What conservatives once considered vices: faith in government, utopian vision of democracy and Wilsonian idealism have become — courtesy the Bush administration — virtues:
From the day of our founding, we have proclaimed that every man and woman on this earth has rights and dignity and matchless value because they bear the image of the maker of heaven and earth. […] Advancing these ideals is the mission that created our nation. It is the honorable achievement of our fathers. Now it is the urgent requirement of our nation’s security and the calling of our time. So it is the policy of the United States to seek and support the growth of democratic movements and institutions in every nation and culture, with the ultimate goal of ending tyranny in our world.
Bush continued
We are led, by events and common sense, to one conclusion: The survival of liberty in our land increasingly depends on the success of liberty in other lands.
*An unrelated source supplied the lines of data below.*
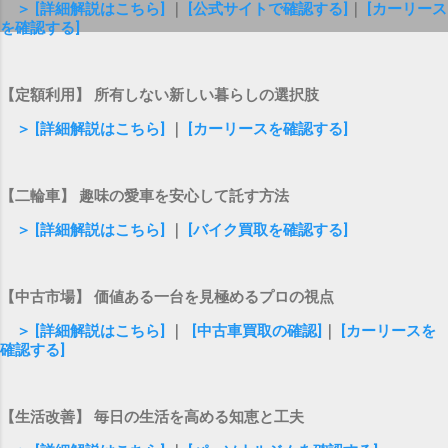
＞ [詳細解説はこちら]
｜
[公式サイトで確認する]
｜
[カーリース
を確認する]
【定額利用】 所有しない新しい暮らしの選択肢
＞ [詳細解説はこちら]
｜
[カーリースを確認する]
【二輪車】 趣味の愛車を安心して託す方法
＞ [詳細解説はこちら]
｜
[バイク買取を確認する]
【中古市場】 価値ある一台を見極めるプロの視点
＞ [詳細解説はこちら]
｜
[中古車買取の確認]
｜
[カーリースを
確認する]
【生活改善】 毎日の生活を高める知恵と工夫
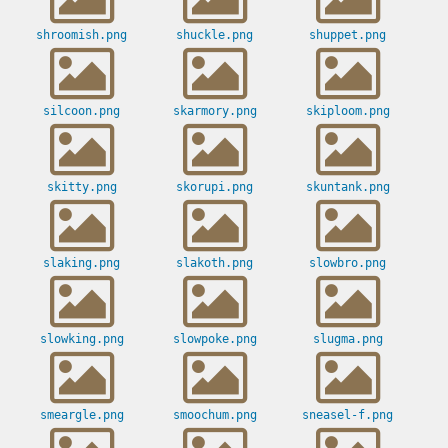
shroomish.png
shuckle.png
shuppet.png
silcoon.png
skarmory.png
skiploom.png
skitty.png
skorupi.png
skuntank.png
slaking.png
slakoth.png
slowbro.png
slowking.png
slowpoke.png
slugma.png
smeargle.png
smoochum.png
sneasel-f.png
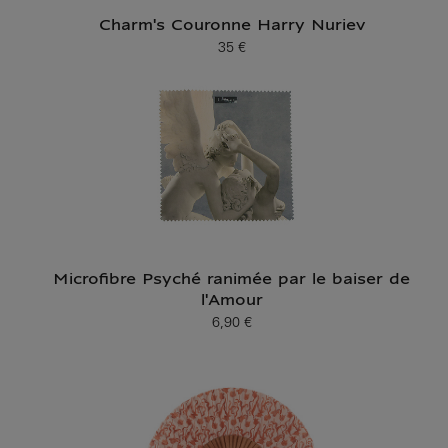
Charm's Couronne Harry Nuriev
35 €
Prix ​​actuel
Microfibre Psyché ranimée par le baiser de
l'Amour
6,90 €
Prix ​​actuel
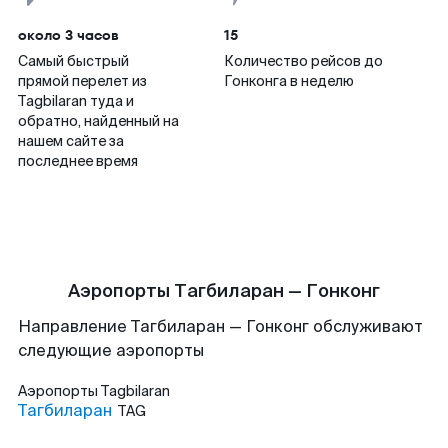
около 3 часов
15
Самый быстрый
Количество рейсов до
прямой перелет из
Гонконга в неделю
Tagbilaran туда и
обратно, найденный на
нашем сайте за
последнее время
Аэропорты Тагбиларан — Гонконг
Направление Тагбиларан — Гонконг обслуживают
следующие аэропорты
Аэропорты
Tagbilaran
Тагбиларан
TAG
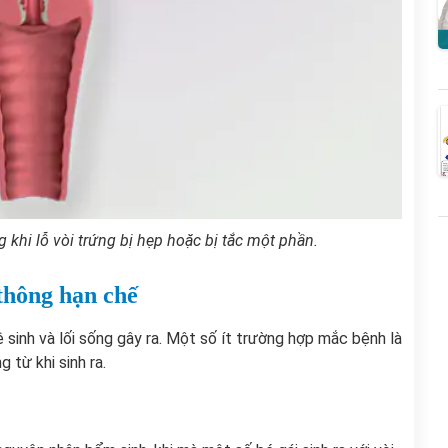
g khi lỗ vòi trứng bị hẹp hoặc bị tắc một phần.
thông hạn chế
 sinh và lối sống gây ra. Một số ít trường hợp mắc bệnh là
 từ khi sinh ra.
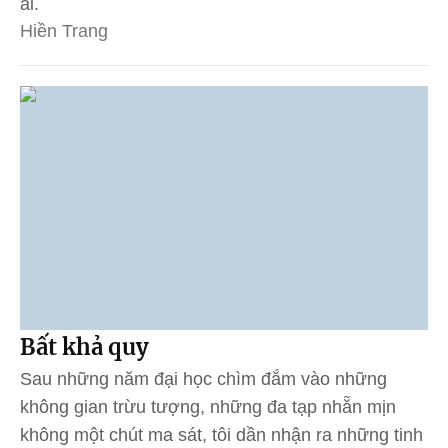
ái.
Hiền Trang
Bất khả quy
Sau những năm đại học chìm đắm vào những
không gian trừu tượng, những đa tạp nhẵn mịn
không một chút ma sát, tôi dần nhận ra những tinh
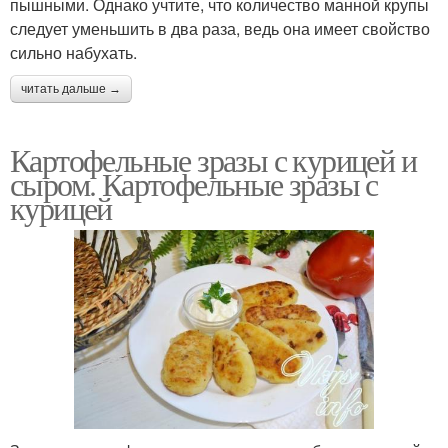
пышными. Однако учтите, что количество манной крупы
следует уменьшить в два раза, ведь она имеет свойство
сильно набухать.
читать дальше →
Картофельные зразы с курицей и
сыром. Картофельные зразы с
курицей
This new “paradiastole” thoroughly confuses the ideology that demands limited goverment and a healthy skepticism of all things collective with a dangerous faith in the power of government and disregard for all the costs of its actions. Today, those who demand cost considerations find mainstream conservatives labelling them “anti-American,” while others who demonstrate the futility of such policies are ignored. To echo Muller, what had been defined as vices are now virtues, and vice versa. Virtues as these are all but lost
She [America] has abstained from interference in the concerns of others, even when conflict has been for principles to which she clings, as to the last vital drop that visits the heart. She has seen that probably for centuries to come, all the contests of that Aceldama the European world, will be contests of inveterate power, and emerging right. Wherever the standard of freedom and Independence has been or shall be unfurled, there will her heart, her benedictions and her prayers be. But she goes not abroad, in search of monsters to destroy.